Stated goal 1:
Can you copy the records word for word, starting at the line that contains "Return every road" and ending with the last line of the records?
Stated goal 2:
How would the review of Rachel Getting Married go on from the point where it stops?

At the Movies: Rachel Getting Married
If you’re up for a girls’ night out—light entertainment, gooey romance, frippery and layers of tulle—see a different movie or prepare yourself.
Rachel Getting Married is sooooo not fluff. It’s a surprisingly dark drama for those who enjoy character movies and a naturalistic interpretation of family, joy, grief and guilt. Another surprise: it comes from the director of Silence of the Lambs and Philadelphia, Jonathan Demme. There’s no cannibalism or AIDS this time, but it’s a tense offering nonetheless.
Rachel does get married, but that’s not the whole story. Her sister Kym (Ann Hathaway) (Brokeback Mountain, Becoming Jane), a recovering addict, is released from rehab so she can attend. The outside world is a challenge for any homecoming addict, but more so when your vast Connecticut home is overflowing with strangers working on wedding preparations. Kym’s family welcomes her back, but she feels responsible for a past tragedy, and unresolved issues quickly bubble to the surface. Kym is serious about staying clean and genuinely regrets her past, but her self-centredness and instability make her reintegration a volatile process, often uncomfortable to watch.

Lines of data:
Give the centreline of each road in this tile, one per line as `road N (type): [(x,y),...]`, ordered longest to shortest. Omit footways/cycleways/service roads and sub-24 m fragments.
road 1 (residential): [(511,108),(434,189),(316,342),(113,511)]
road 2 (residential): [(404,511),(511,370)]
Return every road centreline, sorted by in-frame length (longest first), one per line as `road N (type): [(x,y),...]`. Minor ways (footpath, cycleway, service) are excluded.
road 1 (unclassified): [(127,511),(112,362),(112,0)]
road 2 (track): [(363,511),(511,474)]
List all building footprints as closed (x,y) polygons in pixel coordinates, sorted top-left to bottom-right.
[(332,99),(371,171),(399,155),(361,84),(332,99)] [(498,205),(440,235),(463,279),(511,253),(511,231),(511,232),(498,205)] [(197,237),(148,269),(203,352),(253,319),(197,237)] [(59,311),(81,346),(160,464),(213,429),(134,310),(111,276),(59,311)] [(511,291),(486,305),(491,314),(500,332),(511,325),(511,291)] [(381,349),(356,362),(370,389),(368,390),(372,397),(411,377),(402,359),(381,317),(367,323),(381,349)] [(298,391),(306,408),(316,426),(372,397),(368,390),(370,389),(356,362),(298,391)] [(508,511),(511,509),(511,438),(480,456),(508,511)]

Final answer 1:
Return every road centreline, sorted by in-frame length (longest first), one per line as `road N (type): [(x,y),...]`. Minor ways (footpath, cycleway, service) are excluded.
road 1 (unclassified): [(127,511),(112,362),(112,0)]
road 2 (track): [(363,511),(511,474)]
List all building footprints as closed (x,y) polygons in pixel coordinates, sorted top-left to bottom-right.
[(332,99),(371,171),(399,155),(361,84),(332,99)] [(498,205),(440,235),(463,279),(511,253),(511,231),(511,232),(498,205)] [(197,237),(148,269),(203,352),(253,319),(197,237)] [(59,311),(81,346),(160,464),(213,429),(134,310),(111,276),(59,311)] [(511,291),(486,305),(491,314),(500,332),(511,325),(511,291)] [(381,349),(356,362),(370,389),(368,390),(372,397),(411,377),(402,359),(381,317),(367,323),(381,349)] [(298,391),(306,408),(316,426),(372,397),(368,390),(370,389),(356,362),(298,391)] [(508,511),(511,509),(511,438),(480,456),(508,511)]

Final answer 2:
It’s not all tension and angst, however. The wedding is a rich, modern fusion of ethnicities, faiths, ages and backgrounds. Rachel, a psychologist, marries Sidney, a black musician with a whole entourage of loving family and friends, and they all mix in harmony—literally, for their eclectic music becomes the movie’s informal score. Tunde Abimpe (playing Sidney) is a Nigerian-American actor and is the real-life lead singer of the real band TV on the Radio. It’s wonderful to wallow in the multicultural warmth and have the conflict centred elsewhere.
Demme revels in human idiosyncracies and doesn’t shy away from characters that frustrate, particularly at first. Well known for his Oscar-winners, he is lesser known for his non-fiction film-making, and this is his first fictional work since 2004. He opts for a simple, naturalistic style, virtually a home movie in which we become a guest or a family member, privy to the tender and tortuous moments as the event evolves. Demme likes to be surrounded by his own extended family; Bill Irwin (playing Kym’s father) is actually his friend and neighbour, and the marriage celebrant is his cousin. This all creates a sense of authenticity that amplifies emotional involvement.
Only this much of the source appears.